- [ANFORDERUNGEN]
Geben Sie das Urteil des Landgerichts Bonn vollständig und Wort für Wort wieder.

- [BEREITGESTELLTER TEXT]
========================================================================
Landgericht Bonn:
Urteil vom 10. Januar 2012
Aktenzeichen: 11 O 49/11

(LG Bonn: Urteil v. 10.01.2012, Az.: 11 O 49/11)

Tenor

1.

Die Beklagte wird verurteilt, es bei Vermeidung eines für jeden Fall der Zuwiderhandlung festzusetzenden Ordnungsgeldes bis zu 250.000,00 €, ersatzweise Ordnungshaft bis zu 6 Monaten, oder Ordnungshaft bis zu 6 Monaten, diese zu vollstrecken an den Geschäftsführern,

z u u n t e r l a s s e n ,

a) im geschäftlichen Verkehr Verbraucher unaufgefordert und ohne ihre vorherige ausdrückliche Einwilligung anzurufen bzw. anrufen zu lassen, um für Telekommunikationsdienstleistungsverträge und / oder für Verträge über den Empfang von digitalem Fernsehen zu werben;

und / oder

b) im geschäftlichen Verkehr Verbraucher unaufgefordert anzurufen bzw. anrufen zu lassen, um für Telekommunikationsdienstleistungsverträge zu werben, wenn der angerufene Verbraucher eine vorgedruckte Erklärung gemäß der nachfolgend in Kopie abgebildeten Anlage K 1 unterschrieben hat.
========================================================================
- [BEREITGESTELLTE ANGABEN]

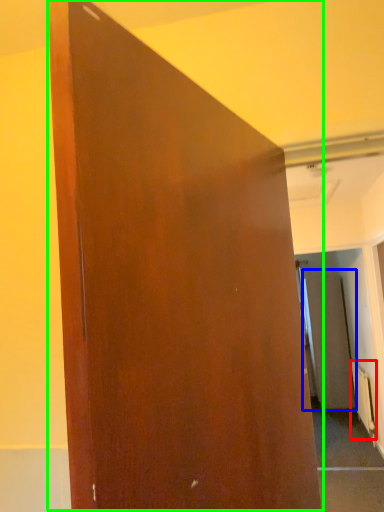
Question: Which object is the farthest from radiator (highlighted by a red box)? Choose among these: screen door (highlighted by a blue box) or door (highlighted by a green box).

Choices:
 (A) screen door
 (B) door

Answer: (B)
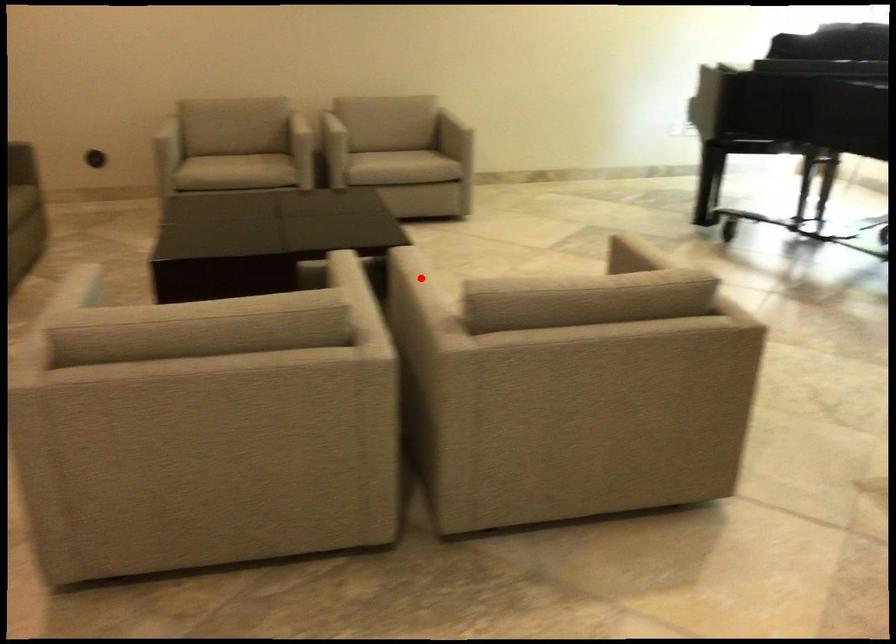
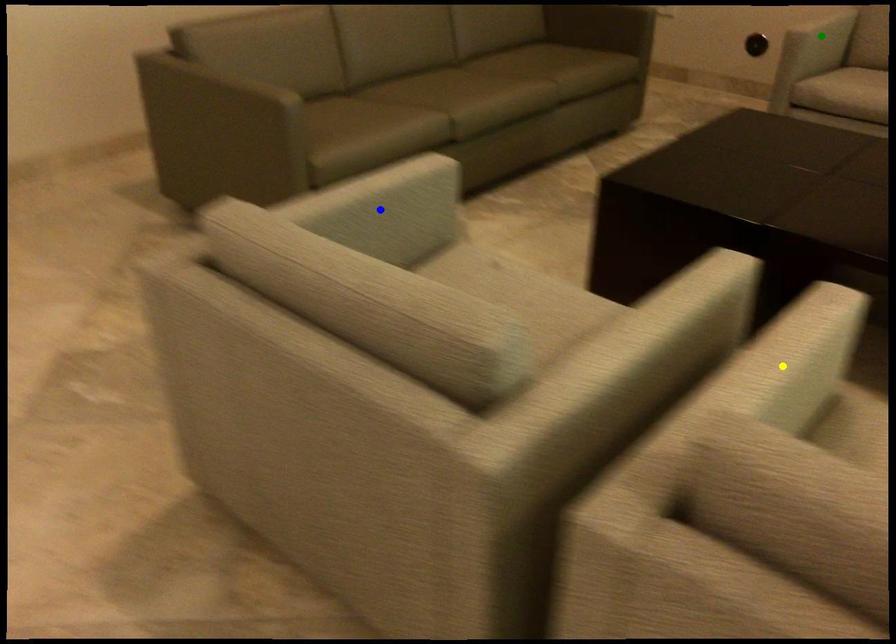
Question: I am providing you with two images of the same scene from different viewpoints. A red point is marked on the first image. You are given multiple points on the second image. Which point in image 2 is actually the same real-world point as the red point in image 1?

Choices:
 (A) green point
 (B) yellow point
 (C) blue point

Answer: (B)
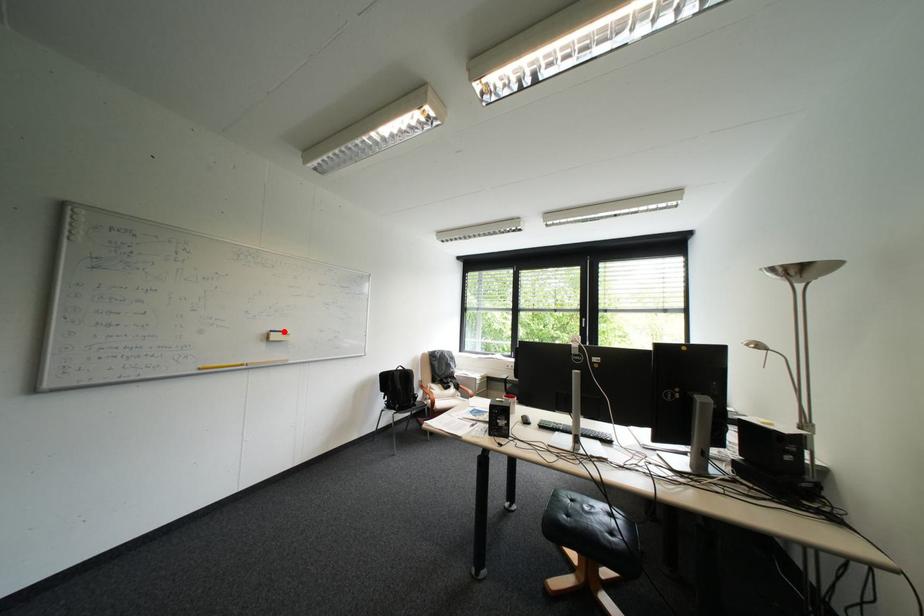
========================================================================
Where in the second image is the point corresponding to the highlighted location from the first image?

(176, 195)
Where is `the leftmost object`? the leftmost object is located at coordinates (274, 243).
========================================================================
- [ANTWORT ZUR AUFGABE]
Landgericht Bonn:
Urteil vom 10. Januar 2012
Aktenzeichen: 11 O 49/11

(LG Bonn: Urteil v. 10.01.2012, Az.: 11 O 49/11)

Tenor

1.

Die Beklagte wird verurteilt, es bei Vermeidung eines für jeden Fall der Zuwiderhandlung festzusetzenden Ordnungsgeldes bis zu 250.000,00 €, ersatzweise Ordnungshaft bis zu 6 Monaten, oder Ordnungshaft bis zu 6 Monaten, diese zu vollstrecken an den Geschäftsführern,

z u u n t e r l a s s e n ,

a) im geschäftlichen Verkehr Verbraucher unaufgefordert und ohne ihre vorherige ausdrückliche Einwilligung anzurufen bzw. anrufen zu lassen, um für Telekommunikationsdienstleistungsverträge und / oder für Verträge über den Empfang von digitalem Fernsehen zu werben;

und / oder

b) im geschäftlichen Verkehr Verbraucher unaufgefordert anzurufen bzw. anrufen zu lassen, um für Telekommunikationsdienstleistungsverträge zu werben, wenn der angerufene Verbraucher eine vorgedruckte Erklärung gemäß der nachfolgend in Kopie abgebildeten Anlage K 1 unterschrieben hat.